In the absence of pharmacological alternatives, the combination of ceftriaxone and ciprofloxacin, or ceftriaxone plus cefotaxime (if ciprofloxacin is contraindicated as in cases of newborn jaundice) can be considered for a minimum period of three weeks 16, even though that association has not been correlated to clear indications. This combination is not synergistic, but there is no evidence that pharmacological antagonism occurs between molecules 16,46. While the use of ciprofloxacin in children has been limited due to the possibility of arthropathy, the overall experience indicates that this is a rare event 47-49. There are reports that indicate the successful use of ciprofloxacin as monotherapy for Salmonella meningitis, but its combined use is suggested given the likelihood of resistance 16,40,50.
Conclusions
There is no consensus about antibiotic treatment of Salmonella meningitis. In the absence of clinical trials, cohort studies, and cases and controls, all recommendations come from case reports or advice from experts, models that have very low levels of evidence. Despite this, it is well recognized that ceftriaxone and cefotaxime are suitable alternatives, since the doses used have good penetration into the central nervous system and Salmonella resistance to these drugs is uncommon; therefore, they should be considered as the first choice of management.
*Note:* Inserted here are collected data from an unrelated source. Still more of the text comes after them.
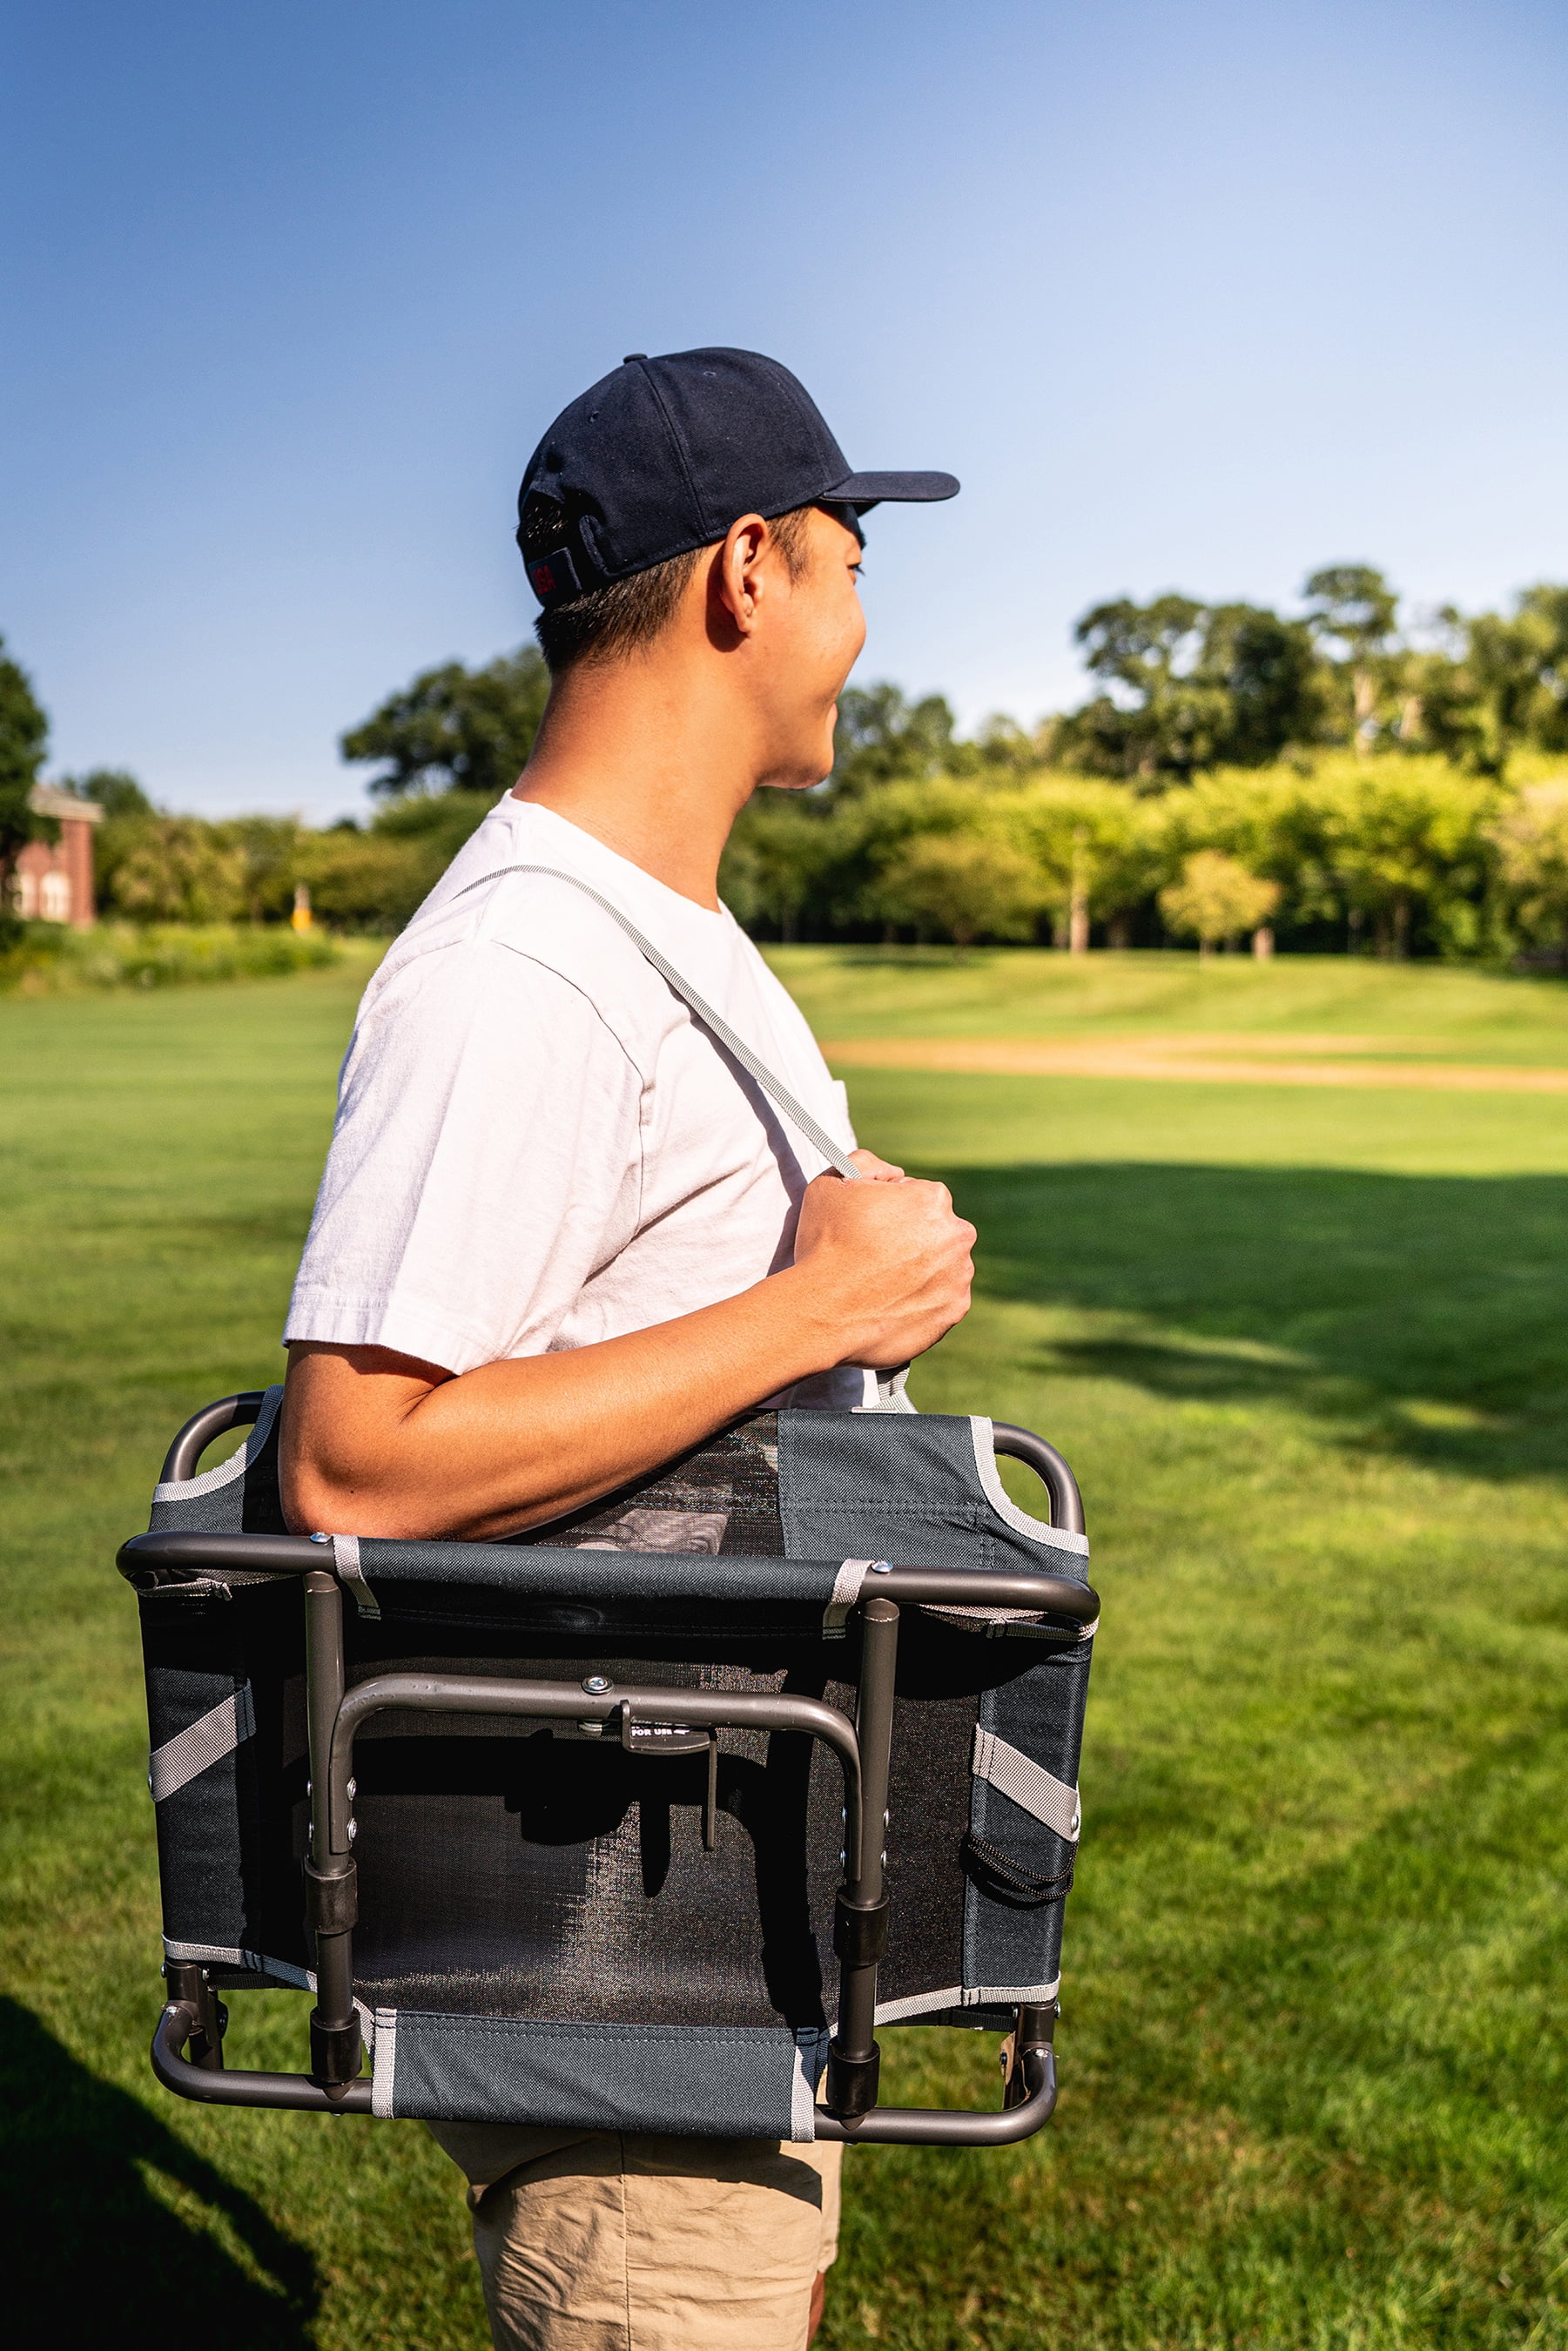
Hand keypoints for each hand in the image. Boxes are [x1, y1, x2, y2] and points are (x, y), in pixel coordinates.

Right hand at [789, 1151, 975, 1368]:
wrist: (824, 1310)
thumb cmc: (825, 1244)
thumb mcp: (832, 1183)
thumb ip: (866, 1163)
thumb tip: (894, 1172)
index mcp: (933, 1199)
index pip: (917, 1196)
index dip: (890, 1210)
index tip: (871, 1228)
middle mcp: (957, 1235)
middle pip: (936, 1230)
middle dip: (912, 1238)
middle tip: (876, 1256)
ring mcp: (959, 1276)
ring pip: (941, 1265)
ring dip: (920, 1269)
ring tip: (881, 1282)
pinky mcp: (954, 1311)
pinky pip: (942, 1300)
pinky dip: (922, 1300)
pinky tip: (892, 1303)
The evidence on carbapenems is even more insufficient to recommend routine use; nonetheless, the case presented here suggests that meropenem can be an alternative to third-generation cephalosporins for the treatment of Salmonella spp meningitis.
Albeit with a low level of evidence, the available literature suggests that ampicillin should not be used empirically given the high rate of treatment failure. Similarly, fluoroquinolones, with no clear indication in the pediatric population, can be considered as pharmacological alternatives, especially in patients who do not have favorable clinical response or in relapse cases, but more studies with appropriate epidemiological design to support such recommendation are needed.
Finally, all isolation of Salmonella spp. in the cerebrospinal fluid requires antibiotic sensitivity studies that allow an adequate treatment.